* _SET EXERCISE_: Recast everything from the line containing "Q: How many cherries" down to the line containing "Count of spoons on the white backdrop: 12", both included, as a Markdown table with the columns Row and Entry, numbering each line and omitting blank lines.
[START INPUT]
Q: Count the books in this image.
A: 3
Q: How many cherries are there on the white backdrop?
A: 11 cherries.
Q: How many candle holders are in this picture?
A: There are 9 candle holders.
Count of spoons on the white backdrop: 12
[END INPUT]
[START INPUT]
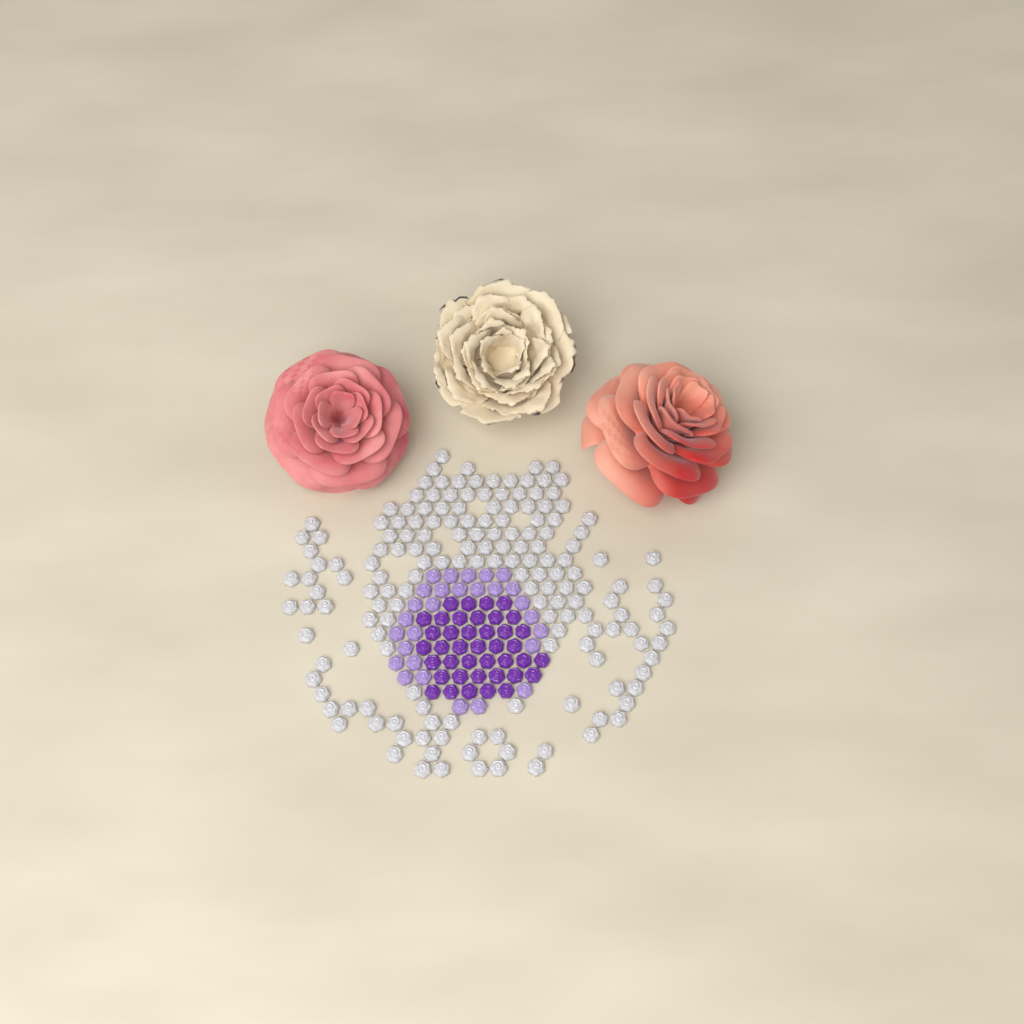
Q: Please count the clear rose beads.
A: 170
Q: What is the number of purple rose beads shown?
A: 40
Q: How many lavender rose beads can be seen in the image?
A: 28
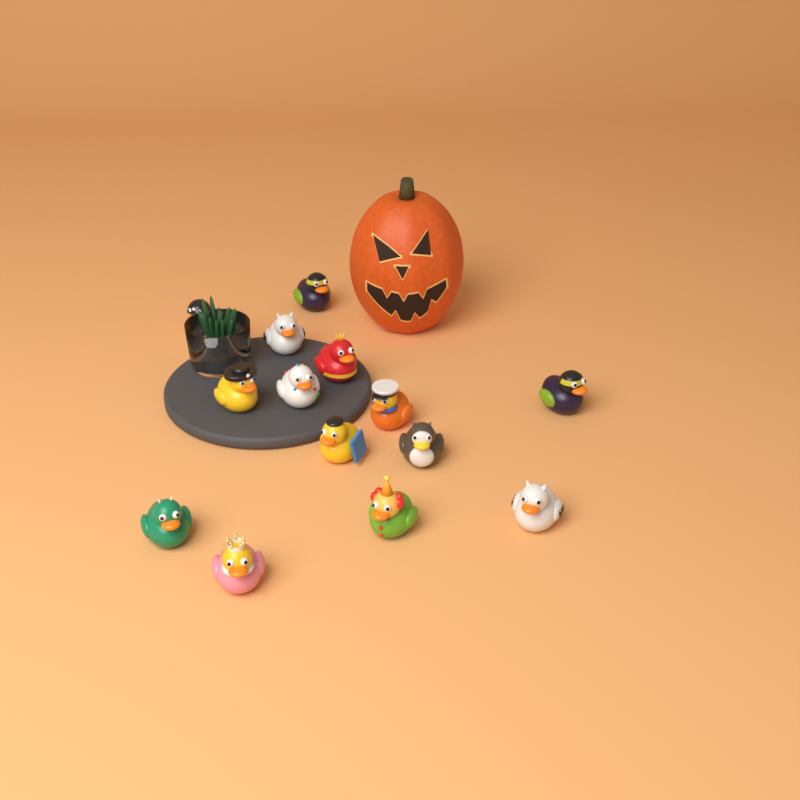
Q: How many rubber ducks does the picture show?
[END INPUT]
[START INPUT]
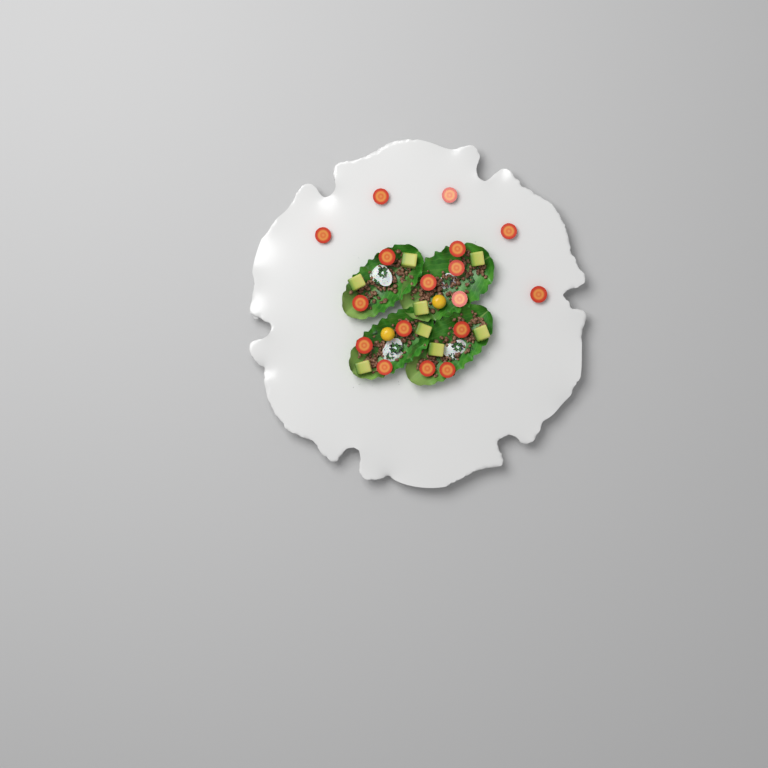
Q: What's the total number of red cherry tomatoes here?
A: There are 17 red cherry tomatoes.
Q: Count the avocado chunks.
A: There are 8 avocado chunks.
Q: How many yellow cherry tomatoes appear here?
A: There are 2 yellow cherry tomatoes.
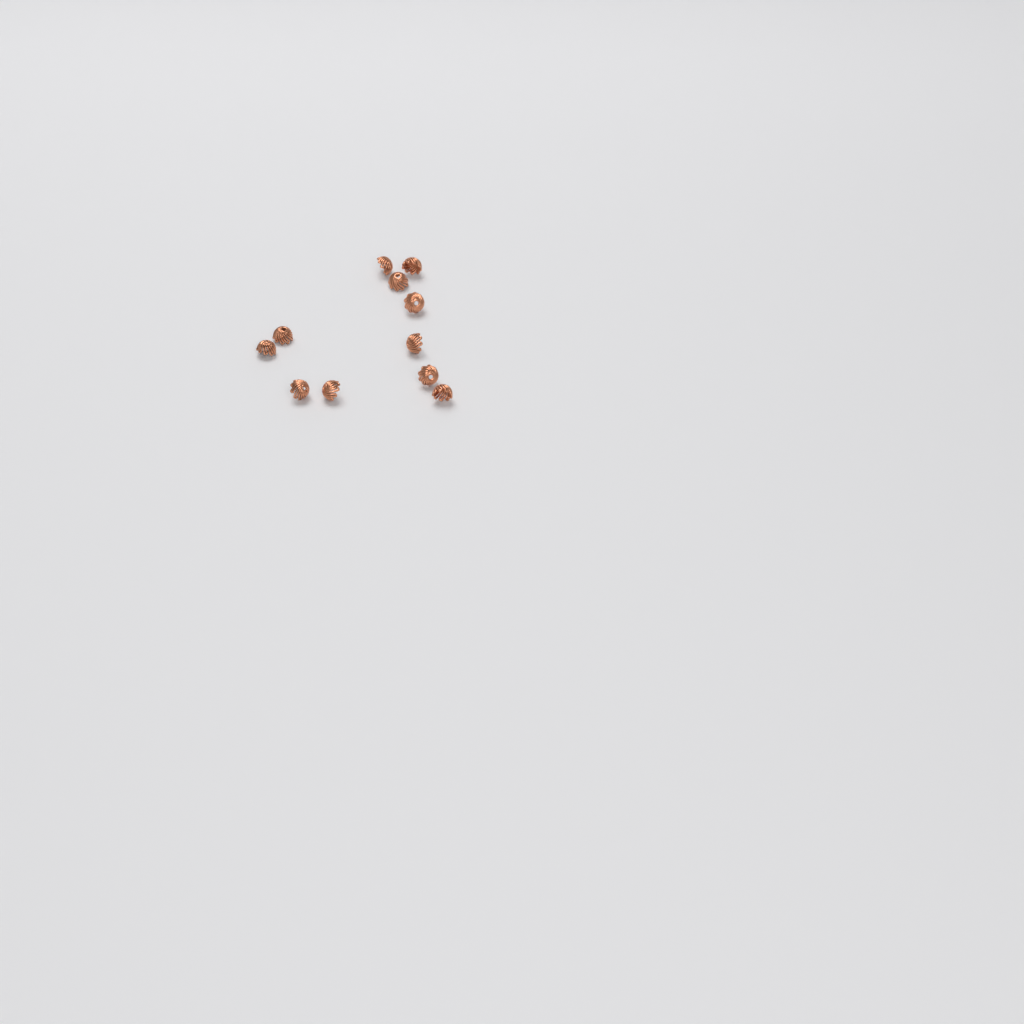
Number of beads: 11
[END INPUT]
* _TASK ANSWER_:
| Row | Entry |
|---|---|
| 1 | Q: How many cherries are there on the white backdrop? |
| 2 | A: 11 cherries. |
| 3 | Q: How many candle holders are in this picture? |
| 4 | A: There are 9 candle holders. |
| 5 | Count of spoons on the white backdrop: 12 |